For the past year, Elon Musk has waged a bitter war of words with short-sellers, the investors who are betting billions of dollars that Tesla will fail.
On Twitter and in interviews, he has called them haters and jerks who know little about electric cars. He has accused them of spreading false information and amplifying negative news about Tesla in hopes of dragging down its stock price. Their goal, in Mr. Musk’s view, is nothing less than Tesla’s destruction.
George Noble doesn’t fit that description. Manager of his own hedge fund, Noble Capital Advisors, he rarely comments on Tesla in public or on Twitter, and he comes with an impressive pedigree. He has been following and investing in car companies for nearly 40 years, having started his career an auto analyst and then a rising fund manager at Fidelity in the 1980s.
“I’m not one of these individuals with superficial knowledge who’s tweeting garbage on Twitter,” said Mr. Noble, 61. “I’ve followed this industry a long, long time. I’m not a bomb-throwing hack.”
There’s no doubt Tesla and Mr. Musk, the company’s high-profile chief executive, have plenty of detractors, especially on Twitter, where some critics trumpet vitriol and unsubstantiated information about the company and its business. But many of those who believe that Tesla is destined for a major restructuring — or even collapse — are buttoned-up investors. They base their view not on antipathy for Tesla or Mr. Musk, but on cold financial calculations, including its heavy debt load and voracious cash burn.
“This isn’t only about Musk,” said Mark B. Spiegel, a managing partner at Stanphyl Capital, which has a large position shorting Tesla. “It’s about a terrible capital structure, because of the debt, and a stock price that is out of whack with the demand for the product and the competition that’s coming in.”
Mr. Spiegel said he had spoken out to “educate people” about Tesla’s finances. “I’m just putting facts out there that counter the claims Musk puts out there,” he said. “We don’t make up reasons to short something.”
Tesla did not respond substantively to a request for comment for this article.
Here are some of the reasons that skeptics like Mr. Nobel and Mr. Spiegel offer for their position.
Unlike Mr. Noble, Mr. Spiegel regularly tweets about Tesla and makes no secret of his skepticism about the company and Mr. Musk. He acknowledges that his fund was “massacred” by the surge in Tesla’s stock price in the second quarter, but believes his short position will pay off in the end.
The main reason that Tesla is the most shorted stock on Wall Street is its market valuation of $50 billion. Until recent declines in its stock, Tesla was worth more than General Motors. But in 2017, G.M. sold 9.6 million cars and trucks and made $12.8 billion in pretax profit. Tesla sold just over 100,000 cars in 2017, and lost $2.2 billion.

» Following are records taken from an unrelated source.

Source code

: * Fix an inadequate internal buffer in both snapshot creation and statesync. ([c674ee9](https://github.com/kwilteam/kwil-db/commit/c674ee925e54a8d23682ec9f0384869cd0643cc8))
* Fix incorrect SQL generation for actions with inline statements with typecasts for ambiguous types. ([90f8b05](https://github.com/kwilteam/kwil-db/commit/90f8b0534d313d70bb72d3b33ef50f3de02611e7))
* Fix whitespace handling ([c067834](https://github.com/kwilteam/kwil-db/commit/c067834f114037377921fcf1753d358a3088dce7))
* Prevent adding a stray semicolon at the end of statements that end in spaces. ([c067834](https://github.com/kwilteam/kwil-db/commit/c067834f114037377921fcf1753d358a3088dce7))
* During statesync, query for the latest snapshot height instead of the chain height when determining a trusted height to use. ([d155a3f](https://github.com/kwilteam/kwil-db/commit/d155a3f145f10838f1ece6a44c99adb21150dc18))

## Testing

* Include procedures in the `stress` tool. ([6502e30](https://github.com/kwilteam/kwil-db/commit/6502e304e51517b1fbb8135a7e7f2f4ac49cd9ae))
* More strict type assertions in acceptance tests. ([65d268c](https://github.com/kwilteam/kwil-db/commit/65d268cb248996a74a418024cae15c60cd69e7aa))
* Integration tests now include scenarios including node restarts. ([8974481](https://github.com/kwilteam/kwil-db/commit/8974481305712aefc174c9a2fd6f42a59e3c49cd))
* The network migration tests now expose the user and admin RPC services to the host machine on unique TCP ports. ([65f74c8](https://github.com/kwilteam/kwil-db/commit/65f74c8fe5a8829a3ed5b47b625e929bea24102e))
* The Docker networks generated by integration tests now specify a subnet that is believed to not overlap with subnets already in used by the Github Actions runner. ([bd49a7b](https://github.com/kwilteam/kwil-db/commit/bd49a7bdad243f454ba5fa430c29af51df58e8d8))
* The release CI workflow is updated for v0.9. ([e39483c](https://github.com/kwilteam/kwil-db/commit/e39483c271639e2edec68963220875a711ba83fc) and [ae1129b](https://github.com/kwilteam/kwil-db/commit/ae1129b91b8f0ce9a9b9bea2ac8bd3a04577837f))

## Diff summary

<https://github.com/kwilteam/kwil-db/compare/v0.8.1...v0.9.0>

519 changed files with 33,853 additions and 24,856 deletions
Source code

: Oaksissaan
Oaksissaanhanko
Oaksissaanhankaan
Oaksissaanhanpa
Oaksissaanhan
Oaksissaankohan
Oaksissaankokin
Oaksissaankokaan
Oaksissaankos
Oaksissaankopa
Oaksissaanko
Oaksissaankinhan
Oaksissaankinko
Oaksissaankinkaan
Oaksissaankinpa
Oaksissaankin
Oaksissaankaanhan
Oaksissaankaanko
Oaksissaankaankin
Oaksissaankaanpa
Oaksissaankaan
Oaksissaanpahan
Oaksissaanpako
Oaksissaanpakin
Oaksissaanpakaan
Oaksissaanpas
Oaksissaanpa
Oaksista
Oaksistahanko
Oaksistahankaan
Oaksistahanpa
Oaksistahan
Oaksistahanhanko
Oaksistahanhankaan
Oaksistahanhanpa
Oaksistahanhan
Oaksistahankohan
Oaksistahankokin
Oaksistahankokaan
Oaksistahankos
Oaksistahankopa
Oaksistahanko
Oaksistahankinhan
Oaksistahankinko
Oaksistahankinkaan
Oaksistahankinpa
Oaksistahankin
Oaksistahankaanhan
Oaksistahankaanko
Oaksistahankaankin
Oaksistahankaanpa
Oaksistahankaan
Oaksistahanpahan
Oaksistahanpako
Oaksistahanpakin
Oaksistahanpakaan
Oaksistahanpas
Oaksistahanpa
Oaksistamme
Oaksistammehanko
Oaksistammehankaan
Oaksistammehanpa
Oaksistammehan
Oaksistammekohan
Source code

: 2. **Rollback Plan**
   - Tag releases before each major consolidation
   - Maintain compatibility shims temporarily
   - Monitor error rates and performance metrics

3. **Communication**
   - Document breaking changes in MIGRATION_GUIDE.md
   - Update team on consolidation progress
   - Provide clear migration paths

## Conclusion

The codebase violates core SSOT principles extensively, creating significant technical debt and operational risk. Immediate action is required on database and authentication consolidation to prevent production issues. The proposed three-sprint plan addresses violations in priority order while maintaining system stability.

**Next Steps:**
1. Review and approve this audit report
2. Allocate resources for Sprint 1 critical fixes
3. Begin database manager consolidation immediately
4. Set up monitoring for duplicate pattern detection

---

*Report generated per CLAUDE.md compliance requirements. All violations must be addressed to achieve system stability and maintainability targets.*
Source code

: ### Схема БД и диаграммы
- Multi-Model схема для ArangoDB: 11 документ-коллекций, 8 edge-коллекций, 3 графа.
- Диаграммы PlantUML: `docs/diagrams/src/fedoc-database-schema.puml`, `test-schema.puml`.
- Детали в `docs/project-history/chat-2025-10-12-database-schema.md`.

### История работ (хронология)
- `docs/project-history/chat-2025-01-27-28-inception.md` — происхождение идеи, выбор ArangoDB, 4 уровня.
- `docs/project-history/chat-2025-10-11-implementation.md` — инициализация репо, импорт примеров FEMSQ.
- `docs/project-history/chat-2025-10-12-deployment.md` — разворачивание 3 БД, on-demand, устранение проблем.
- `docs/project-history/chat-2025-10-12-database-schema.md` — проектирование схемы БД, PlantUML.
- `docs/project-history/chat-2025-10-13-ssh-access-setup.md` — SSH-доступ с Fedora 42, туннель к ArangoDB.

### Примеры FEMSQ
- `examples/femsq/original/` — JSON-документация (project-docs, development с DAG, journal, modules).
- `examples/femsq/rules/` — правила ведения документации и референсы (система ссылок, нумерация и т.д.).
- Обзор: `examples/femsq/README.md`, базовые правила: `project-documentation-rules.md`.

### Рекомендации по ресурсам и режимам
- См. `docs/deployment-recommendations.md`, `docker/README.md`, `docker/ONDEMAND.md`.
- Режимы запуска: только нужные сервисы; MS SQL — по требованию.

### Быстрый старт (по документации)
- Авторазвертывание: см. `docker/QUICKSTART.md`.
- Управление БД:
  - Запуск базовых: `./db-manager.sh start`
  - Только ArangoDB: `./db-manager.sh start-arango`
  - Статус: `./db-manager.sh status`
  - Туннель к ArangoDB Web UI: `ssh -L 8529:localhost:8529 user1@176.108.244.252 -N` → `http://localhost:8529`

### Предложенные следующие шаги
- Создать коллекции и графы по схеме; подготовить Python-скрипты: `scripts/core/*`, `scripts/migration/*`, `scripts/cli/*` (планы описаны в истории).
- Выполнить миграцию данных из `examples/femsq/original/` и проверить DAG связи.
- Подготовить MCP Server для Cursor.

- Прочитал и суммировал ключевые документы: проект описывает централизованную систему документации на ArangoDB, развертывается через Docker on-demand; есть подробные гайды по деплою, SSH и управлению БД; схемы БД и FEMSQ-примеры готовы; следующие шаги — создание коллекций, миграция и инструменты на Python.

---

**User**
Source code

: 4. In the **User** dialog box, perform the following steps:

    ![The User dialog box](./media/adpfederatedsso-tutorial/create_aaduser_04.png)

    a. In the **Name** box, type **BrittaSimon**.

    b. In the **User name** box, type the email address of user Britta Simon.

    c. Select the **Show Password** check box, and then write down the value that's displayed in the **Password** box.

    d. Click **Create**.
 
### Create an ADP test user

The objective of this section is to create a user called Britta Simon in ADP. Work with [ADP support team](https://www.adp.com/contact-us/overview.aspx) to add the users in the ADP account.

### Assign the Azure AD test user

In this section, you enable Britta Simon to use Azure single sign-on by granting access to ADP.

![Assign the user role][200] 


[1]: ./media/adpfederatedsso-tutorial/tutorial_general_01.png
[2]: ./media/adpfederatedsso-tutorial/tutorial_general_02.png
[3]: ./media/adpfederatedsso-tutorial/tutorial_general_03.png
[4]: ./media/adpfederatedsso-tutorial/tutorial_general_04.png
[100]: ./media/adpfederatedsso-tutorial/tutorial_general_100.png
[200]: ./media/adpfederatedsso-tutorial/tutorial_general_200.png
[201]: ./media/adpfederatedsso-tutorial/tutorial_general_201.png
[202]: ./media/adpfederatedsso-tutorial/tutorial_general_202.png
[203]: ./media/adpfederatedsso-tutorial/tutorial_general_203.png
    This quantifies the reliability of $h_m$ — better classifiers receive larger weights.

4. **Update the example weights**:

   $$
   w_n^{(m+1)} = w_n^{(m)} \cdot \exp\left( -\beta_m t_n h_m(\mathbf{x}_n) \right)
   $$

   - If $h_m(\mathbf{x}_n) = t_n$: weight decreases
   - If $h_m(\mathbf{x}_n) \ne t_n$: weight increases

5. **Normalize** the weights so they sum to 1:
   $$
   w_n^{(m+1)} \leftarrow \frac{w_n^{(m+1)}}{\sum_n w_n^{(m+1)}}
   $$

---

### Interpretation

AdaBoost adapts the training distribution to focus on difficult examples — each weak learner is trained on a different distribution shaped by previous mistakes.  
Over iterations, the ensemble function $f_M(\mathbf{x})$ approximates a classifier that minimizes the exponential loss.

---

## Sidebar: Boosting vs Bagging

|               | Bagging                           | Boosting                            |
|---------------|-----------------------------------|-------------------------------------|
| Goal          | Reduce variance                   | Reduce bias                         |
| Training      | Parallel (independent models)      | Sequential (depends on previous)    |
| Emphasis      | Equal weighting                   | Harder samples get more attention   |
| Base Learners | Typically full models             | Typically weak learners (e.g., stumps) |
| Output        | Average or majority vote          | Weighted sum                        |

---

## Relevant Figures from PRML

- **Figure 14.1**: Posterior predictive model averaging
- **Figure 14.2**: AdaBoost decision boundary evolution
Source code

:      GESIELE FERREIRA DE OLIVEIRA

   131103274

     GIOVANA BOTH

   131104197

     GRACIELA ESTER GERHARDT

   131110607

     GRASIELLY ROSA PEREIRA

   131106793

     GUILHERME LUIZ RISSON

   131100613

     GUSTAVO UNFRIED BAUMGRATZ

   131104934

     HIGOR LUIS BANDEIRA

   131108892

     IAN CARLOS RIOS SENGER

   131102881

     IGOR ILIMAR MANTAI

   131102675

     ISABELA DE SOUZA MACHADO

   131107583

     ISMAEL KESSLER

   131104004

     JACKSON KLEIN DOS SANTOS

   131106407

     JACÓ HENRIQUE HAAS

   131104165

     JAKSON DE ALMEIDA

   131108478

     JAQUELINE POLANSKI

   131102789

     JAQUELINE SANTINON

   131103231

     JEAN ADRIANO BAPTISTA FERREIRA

Mr. Noble said the image of an unprofitable company with a lofty market value harked back to the dot-com era, when enthusiastic investors drove up the stock prices of even start-ups that had no revenue and no profits.
“It’s not that I don’t like Tesla,” he said. “The cars are cool — the acceleration, the torque.” But a struggling, highly leveraged company with a valuation of $50 billion, he said, is “one of the biggest bubbles in the market.”